The implications of the applicability of the securities law

In cases where the securities law is applicable to ICOs, there are noteworthy implications for both the ICO organisers (A) and the intermediaries (B).

A. Consequences for ICO organisers

• Self-issuance of securities is not regulated under the FMIA or the SESTA. The same applies to the public offering of securities to third parties without intermediaries.
• However, the creation and issuance of derivative products as defined by the FMIA to the public on the primary market is regulated (Art. 3 para. 3 SESTO).
• The issuing of equities or bonds can result in prospectus requirements under the Swiss Code of Obligations, which are currently not subject to supervisory law.
• However, according to the Financial Services Act (FinSA), that is expected to enter into force in January 2020, prospectus requirements will become part of supervisory law (Art. 35 FinSA).

B. Consequences for intermediaries:

• Underwriting and offering tokens constituting securities of third parties (e.g. an ICO organiser) publicly on the primary market, if conducted in a professional capacity, is a licensed activity (Art. 3 para. 2 SESTO).
• Client dealers, i.e., securities dealers who, in a professional capacity, trade in securities in their own name for the account of clients and maintain accounts for these clients themselves or with third parties for the settlement of transactions or hold securities of these clients in safe custody themselves or with third parties in their own name (Art. 3 para. 5 SESTO), are also subject to FINMA licensing requirements.
• Specific licensing requirements apply for trading venues (stock exchanges or multilateral trading venues, Art. 26 seqq.
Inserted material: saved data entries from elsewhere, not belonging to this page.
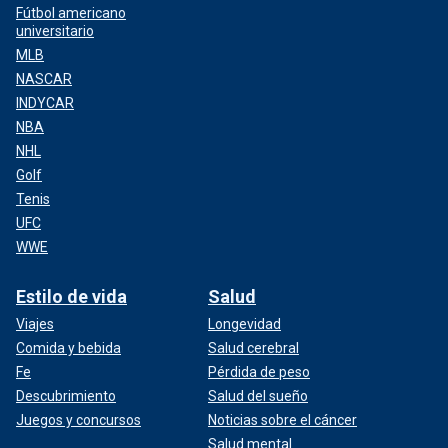
Fútbol americano
universitario
MLB
NASCAR
INDYCAR
NBA
NHL
Golf
Tenis
UFC
WWE
Estilo de vida
Salud
Viajes
Longevidad
Comida y bebida
Salud cerebral
Fe
Pérdida de peso
Descubrimiento
Salud del sueño
Juegos y concursos
Noticias sobre el cáncer
Salud mental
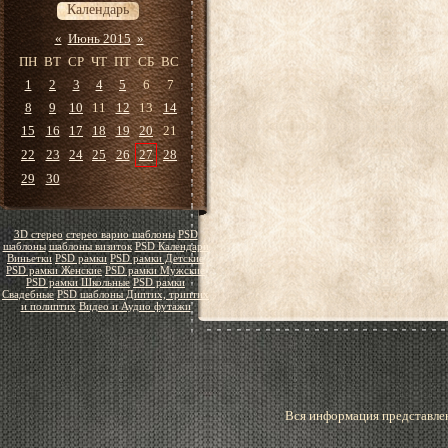
Календарь
«
Июнь 2015
»
ПН
ВТ
СР
ЧТ
ПТ
СБ
ВС
1
2
3
4
5
6
7
8
9
10
11
12
13
14
15
16
17
18
19
20
21
22
23
24
25
26
27
28
29
30
3D стерео
стерео варио шаблоны
PSD
шаблоны
шаблоны визиток
PSD Календари
Виньетки
PSD рамки
PSD рамки Детские
PSD рамки Женские
PSD рамки Мужские
PSD рамки Школьные
PSD рамки
Свадебные
PSD шаблоны Диптих, триптих
и полиптих
Видео и Аудио футажи
Вся информация представлен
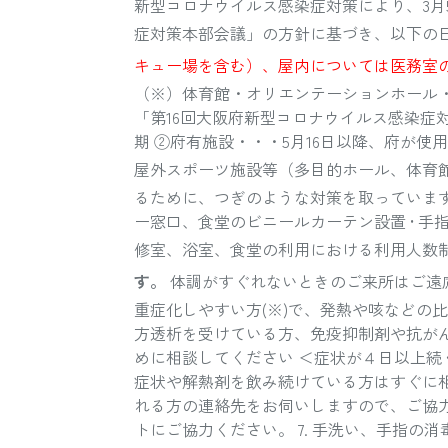
新型コロナウイルス感染症対策により、3月
症対策本部会議」の方針に基づき、以下の
キュー場を含む）、屋内については医務室
（※）体育館・オリエンテーションホール・
「第16回大阪府新型コロナウイルス感染症
期 ②府有施設・・・5月16日以降、府が
屋外スポーツ施設等（多目的ホール、体育
るために、つぎのような対策を取っています 
ー窓口、食堂のビニールカーテン設置 • 手
修室、浴室、食堂の利用における利用人数制
す。
体調がすぐれないときのご来所はご遠慮
重症化しやすい方(※)で、発熱や咳などの比
方透析を受けている方、免疫抑制剤や抗がん
めに相談してください ＜症状が４日以上続
症状や解熱剤を飲み続けている方はすぐに相談
れる方の連絡先をお伺いしますので、ご協力
トにご協力ください。 7. 手洗い、手指の消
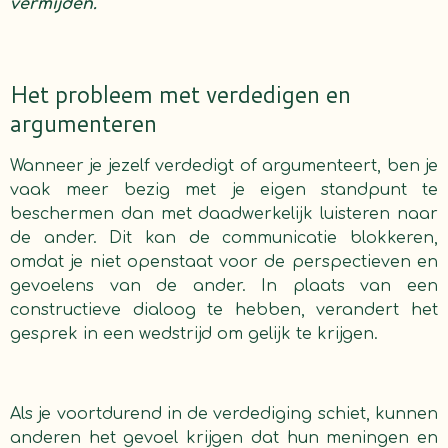
vermijden.
Het probleem met verdedigen en
argumenteren
Wanneer je jezelf verdedigt of argumenteert, ben je
vaak meer bezig met je eigen standpunt te
beschermen dan met daadwerkelijk luisteren naar
de ander. Dit kan de communicatie blokkeren,
omdat je niet openstaat voor de perspectieven en
gevoelens van de ander. In plaats van een
constructieve dialoog te hebben, verandert het
gesprek in een wedstrijd om gelijk te krijgen.
Als je voortdurend in de verdediging schiet, kunnen
anderen het gevoel krijgen dat hun meningen en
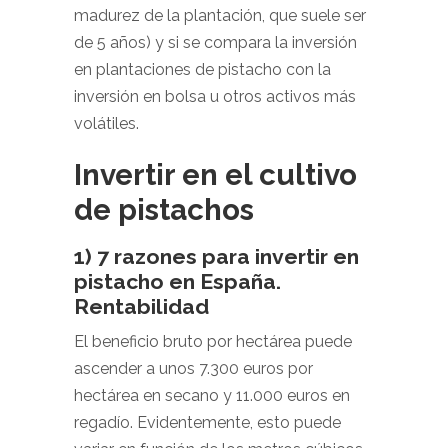
madurez de la plantación, que suele ser
de 5 años) y si se compara la inversión
en plantaciones de pistacho con la
inversión en bolsa u otros activos más
volátiles.
Invertir en el cultivo
de pistachos
1) 7 razones para invertir en
pistacho en España.
Rentabilidad
El beneficio bruto por hectárea puede
ascender a unos 7.300 euros por
hectárea en secano y 11.000 euros en
regadío. Evidentemente, esto puede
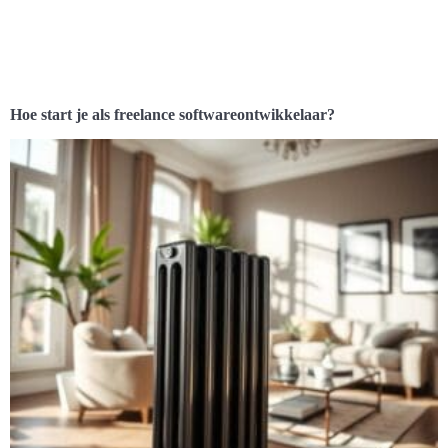
Hoe start je als freelance softwareontwikkelaar?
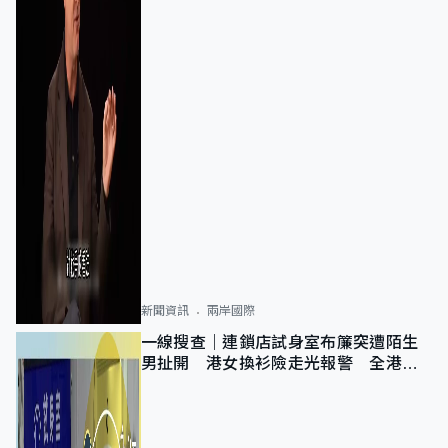
新聞資訊
兩岸國際
一線搜查｜連鎖店試身室布簾突遭陌生
男扯開 港女換衫險走光報警 全港分
店急換實體門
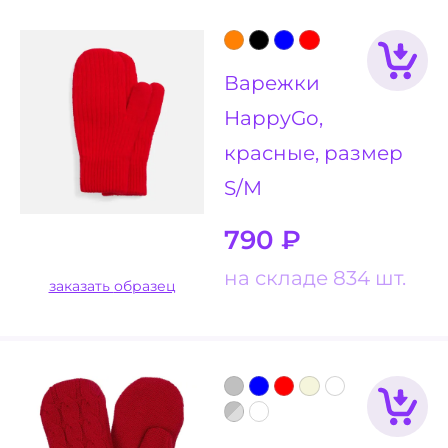
Варежки
HappyGo,
красные, размер
S/M
790
₽
на складе 834 шт.
заказать образец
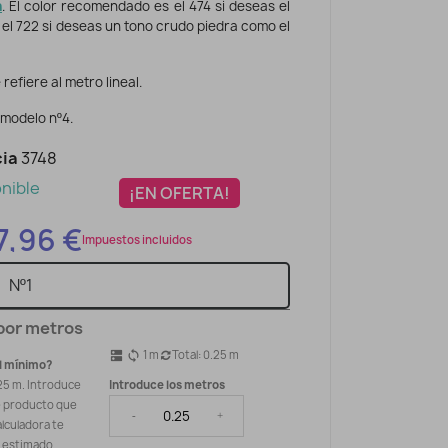
n
. El color recomendado es el 474 si deseas el
 el 722 si deseas un tono crudo piedra como el
 refiere al metro lineal.
modelo nº4.
ia
3748
nible
¡EN OFERTA!
7,96 €
Impuestos incluidos
por metros
1
m
Total:
0.25
m
dns
sync
l mínimo?
25 m. Introduce
Introduce los metros
e producto que
-
+
alculadora te
o estimado.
FMIA) and organised trading facilities (Art. 42 seqq. FMIA).


The Guidelines constitute an important contribution to sustainably establishing blockchain technology in Switzerland. FINMA supports the federal government’s Blockchain/ICO Working Group in which it is participating. After further consolidation of the supervisory practice, it may in future decide to publish its interpretation in the form of a circular.